What you need to do
Restate every record that follows, keeping it exact.

Scene geometry reasoning data
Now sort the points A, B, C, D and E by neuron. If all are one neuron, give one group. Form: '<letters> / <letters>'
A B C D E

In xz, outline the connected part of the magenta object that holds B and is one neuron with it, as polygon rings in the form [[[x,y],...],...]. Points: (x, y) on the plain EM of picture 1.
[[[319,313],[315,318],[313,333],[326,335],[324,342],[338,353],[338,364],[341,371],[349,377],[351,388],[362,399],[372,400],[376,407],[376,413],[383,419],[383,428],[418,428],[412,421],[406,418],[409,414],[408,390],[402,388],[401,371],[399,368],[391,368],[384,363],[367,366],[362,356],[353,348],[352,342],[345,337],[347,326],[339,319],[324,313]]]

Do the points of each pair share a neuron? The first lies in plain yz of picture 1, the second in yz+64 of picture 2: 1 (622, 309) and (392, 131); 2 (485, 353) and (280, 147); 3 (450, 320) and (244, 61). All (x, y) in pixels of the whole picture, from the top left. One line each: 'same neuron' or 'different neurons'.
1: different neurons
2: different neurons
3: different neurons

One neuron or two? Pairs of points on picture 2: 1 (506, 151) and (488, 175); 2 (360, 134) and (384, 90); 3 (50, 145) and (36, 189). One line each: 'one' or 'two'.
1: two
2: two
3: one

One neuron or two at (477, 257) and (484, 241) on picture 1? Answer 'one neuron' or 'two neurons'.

Written reply
Now sort the points A, B, C, D and E by neuron. If all are one neuron, give one group. Form: '<letters> / <letters>'
A B C D E

In xz, outline the connected part of the magenta object that holds B and is one neuron with it, as polygon rings in the form [[[x,y],...],...]. Points: (x, y) on the plain EM of picture 1.
[[[319,313],[315,318],[313,333],[326,335],[324,342],[338,353],[338,364],[341,371],[349,377],[351,388],[362,399],[372,400],[376,407],[376,413],[383,419],[383,428],[418,428],[412,421],[406,418],[409,414],[408,390],[402,388],[401,371],[399,368],[391,368],[384,363],[367,366],[362,356],[353,348],[352,342],[345,337],[347,326],[339,319],[324,313]]]

Do the points of each pair share a neuron? The first lies in plain yz of picture 1, the second in yz+64 of picture 2: 1 (622, 309) and (392, 131); 2 (485, 353) and (280, 147); 3 (450, 320) and (244, 61). All (x, y) in pixels of the whole picture, from the top left. One line each: 'same neuron' or 'different neurons'.
1: different neurons
2: different neurons
3: different neurons

One neuron or two? Pairs of points on picture 2: 1 (506, 151) and (488, 175); 2 (360, 134) and (384, 90); 3 (50, 145) and (36, 189). One line each: 'one' or 'two'.
1: two
2: two
3: one

One neuron or two at (477, 257) and (484, 241) on picture 1? Answer 'one neuron' or 'two neurons'.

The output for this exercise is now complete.